TEXT EXCERPT >>
○ ○ ○ ○

I have two vehicles. I put about 5000 miles a year on them now. I used to drive a lot more though. I used to change oil every 3 months, then every 4 months, more recently ever 6 months and this year was the first year for 12 months, using extended drain synthetic oil. It still doesn't "look" very dirty.

I was not aware of that. I was always told that Synthetic can lead to leaks in older cars because the seals were intended to swell with conventional oil and did not do so reliably with synthetic.

PhotoFeller
10-04-2012, 08:38
My 2011 Toyota Sequoia maintenance schedule calls for oil changes every 5,000 miles or EVERY 6 MONTHS, which says that normal driving (12,000 miles/yr) under all road/weather/long and short trip conditions would require two changes per year.

I don't want to sound like I'm arguing on this topic. I'm really trying to understand what I need to do to protect my engines without being wasteful.

Caver 60
10-04-2012, 08:43
Engines don't reach high operating temperatures on short trips. Moisture and contaminants from combustion in your oil will not get hot enough from your engine to burn these off. Anyway, this is the way it was explained to me. I change my truck oil twice a year, while I only drive 2000 miles a year.

IMO this.

That kind of driving is what is known as 'severe driving.' It not only affects the oil, it's bad on other components such as exhaust, etc.

Come home at 5, park it in the driveway in case you want to go somewhere later, go out at 11:00 PM, start it and pull in the garage for the night, then shut it off. That is 'severe driving' and is probably harder on the engine than putting 200 or 300 miles a day on it.

Instead of driving 3 blocks to the corner store, buying something then coming back home, just walk or ride a bike. In other words every time you start the engine it should be brought up to full operating temperature. That will take several miles at least.

○ ○ ○ ○

SOURCE MATERIAL >>
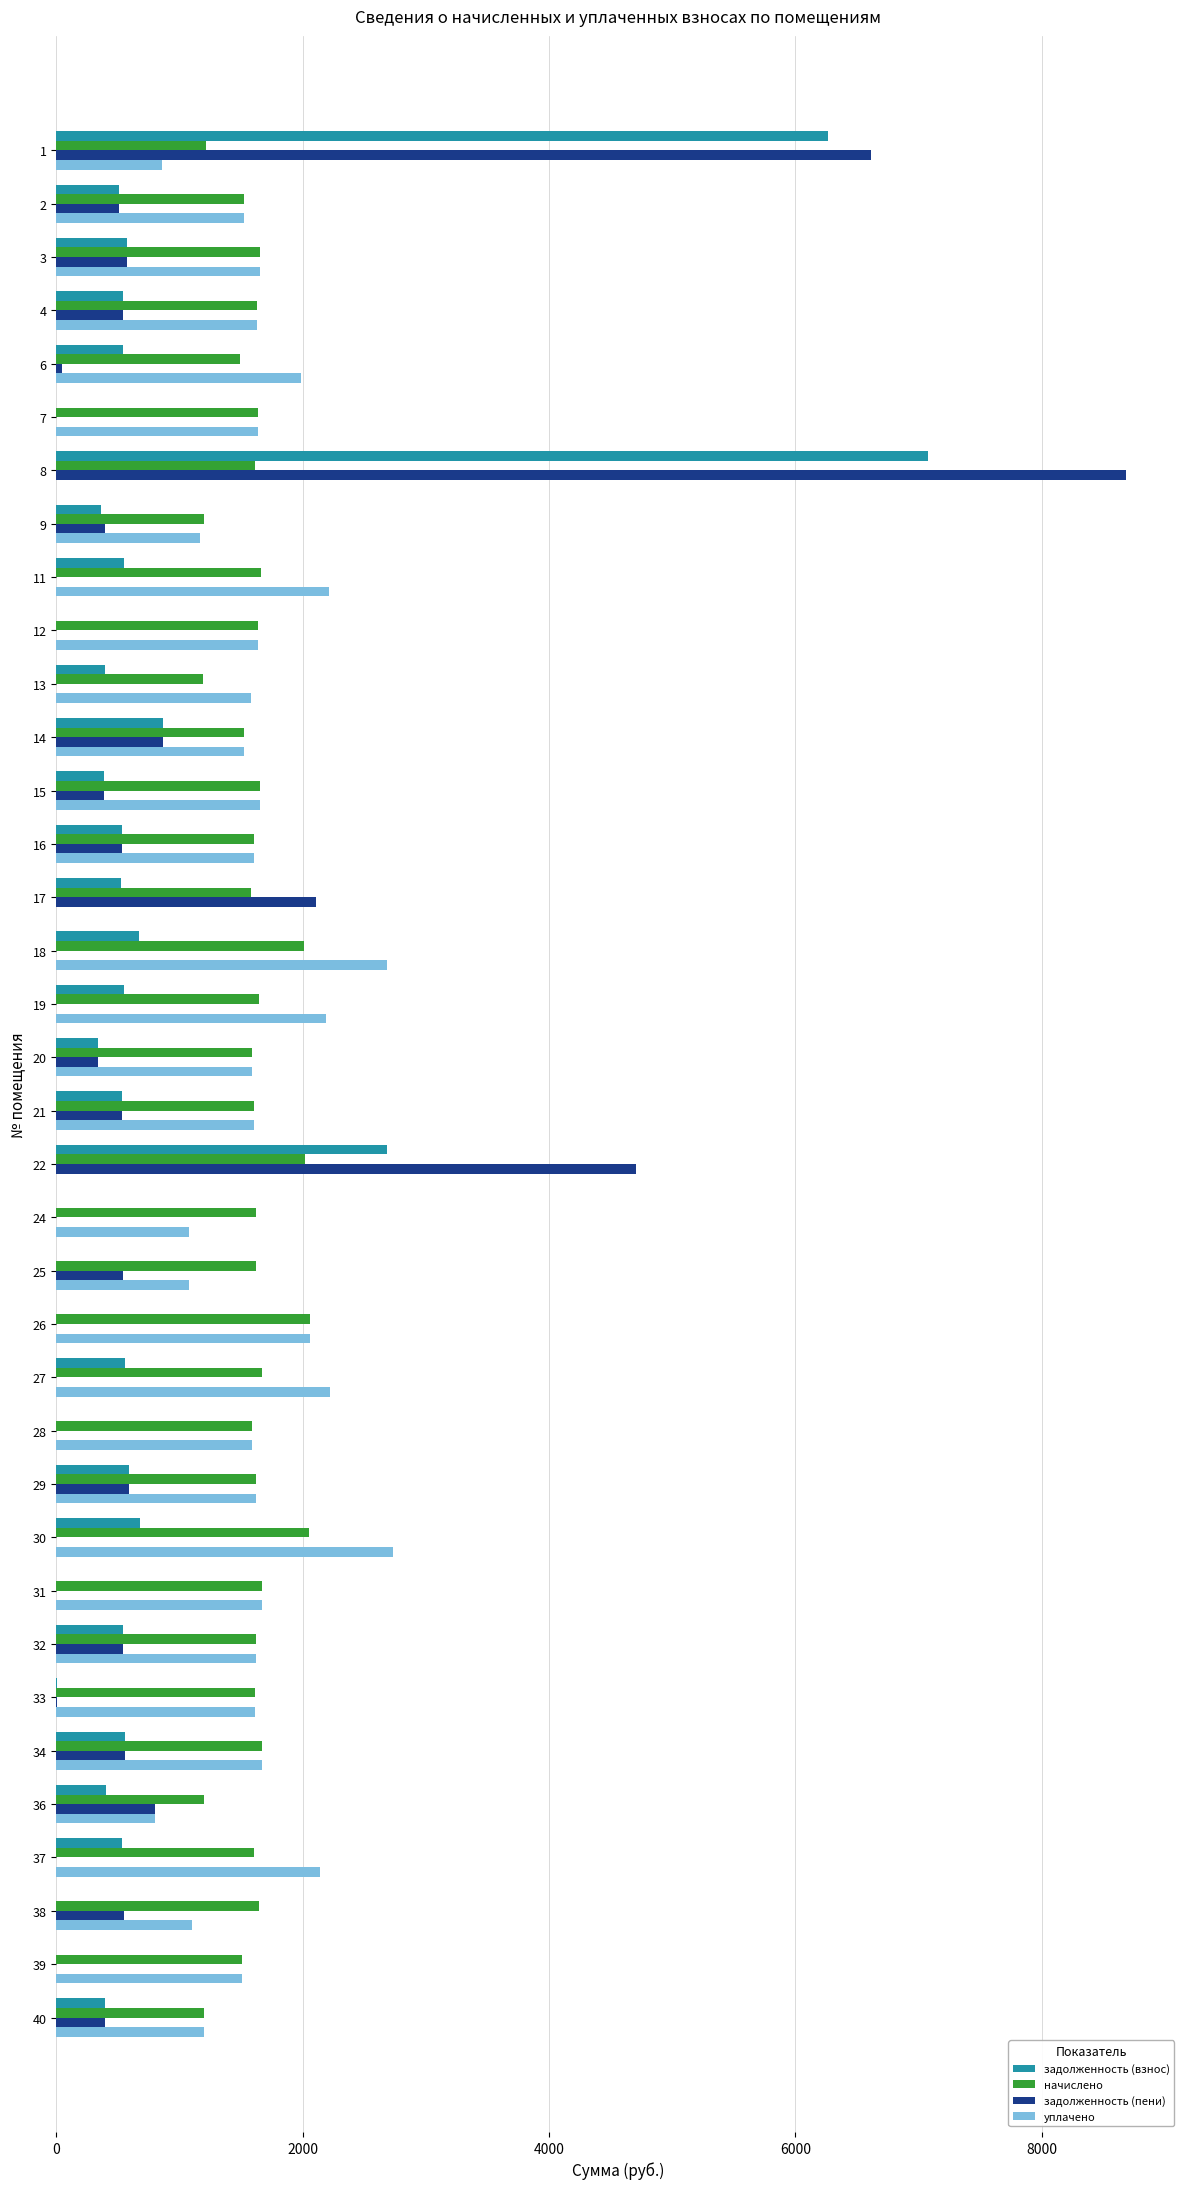

How many values in the задолженность (взнос) series exceed 535?

18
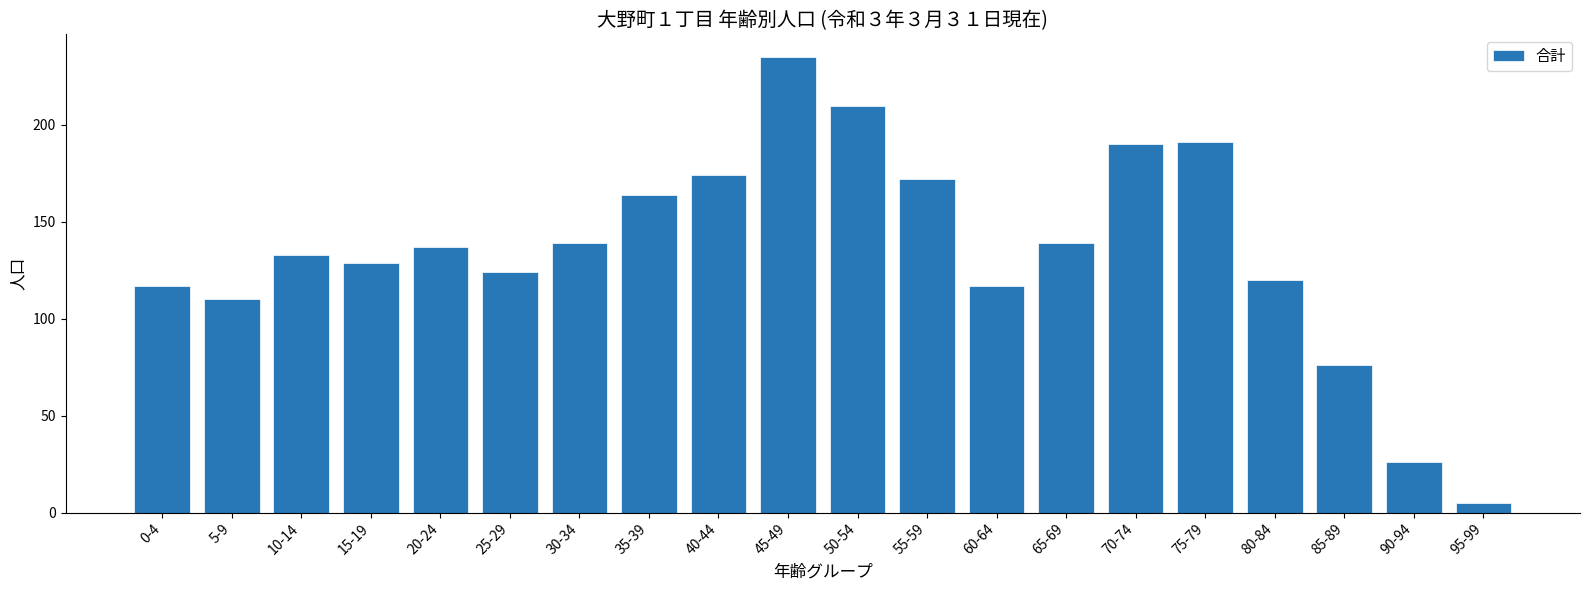

What is the approximate value at 90-94, to the nearest 10?

30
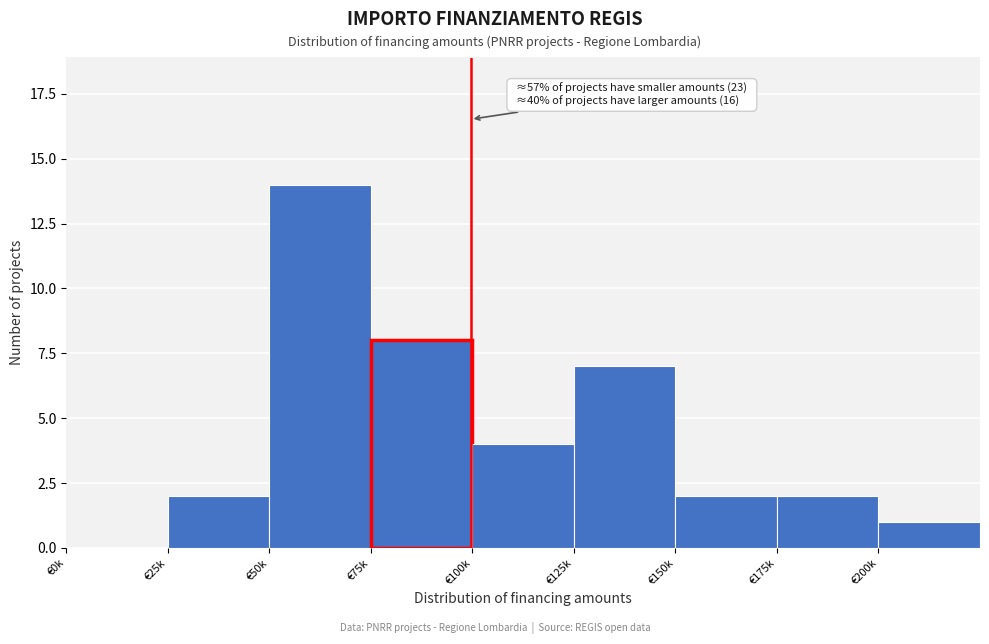

Reading right to left, transcribe all the data shown in this chart.

€200k=1	€175k=2	€150k=2	€125k=7	€100k=4	€75k=8	€50k=14	€25k=2	€0k=0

○ ○ ○ ○

Copy the oil change discussion above word for word, from start to finish.

EXERCISE RESPONSE >>
I have two vehicles. I put about 5000 miles a year on them now. I used to drive a lot more though. I used to change oil every 3 months, then every 4 months, more recently ever 6 months and this year was the first year for 12 months, using extended drain synthetic oil. It still doesn't "look" very dirty.

I was not aware of that. I was always told that Synthetic can lead to leaks in older cars because the seals were intended to swell with conventional oil and did not do so reliably with synthetic.

PhotoFeller
10-04-2012, 08:38
My 2011 Toyota Sequoia maintenance schedule calls for oil changes every 5,000 miles or EVERY 6 MONTHS, which says that normal driving (12,000 miles/yr) under all road/weather/long and short trip conditions would require two changes per year.

I don't want to sound like I'm arguing on this topic. I'm really trying to understand what I need to do to protect my engines without being wasteful.

Caver 60
10-04-2012, 08:43
Engines don't reach high operating temperatures on short trips. Moisture and contaminants from combustion in your oil will not get hot enough from your engine to burn these off. Anyway, this is the way it was explained to me. I change my truck oil twice a year, while I only drive 2000 miles a year.

IMO this.

That kind of driving is what is known as 'severe driving.' It not only affects the oil, it's bad on other components such as exhaust, etc.

Come home at 5, park it in the driveway in case you want to go somewhere later, go out at 11:00 PM, start it and pull in the garage for the night, then shut it off. That is 'severe driving' and is probably harder on the engine than putting 200 or 300 miles a day on it.

Instead of driving 3 blocks to the corner store, buying something then coming back home, just walk or ride a bike. In other words every time you start the engine it should be brought up to full operating temperature. That will take several miles at least.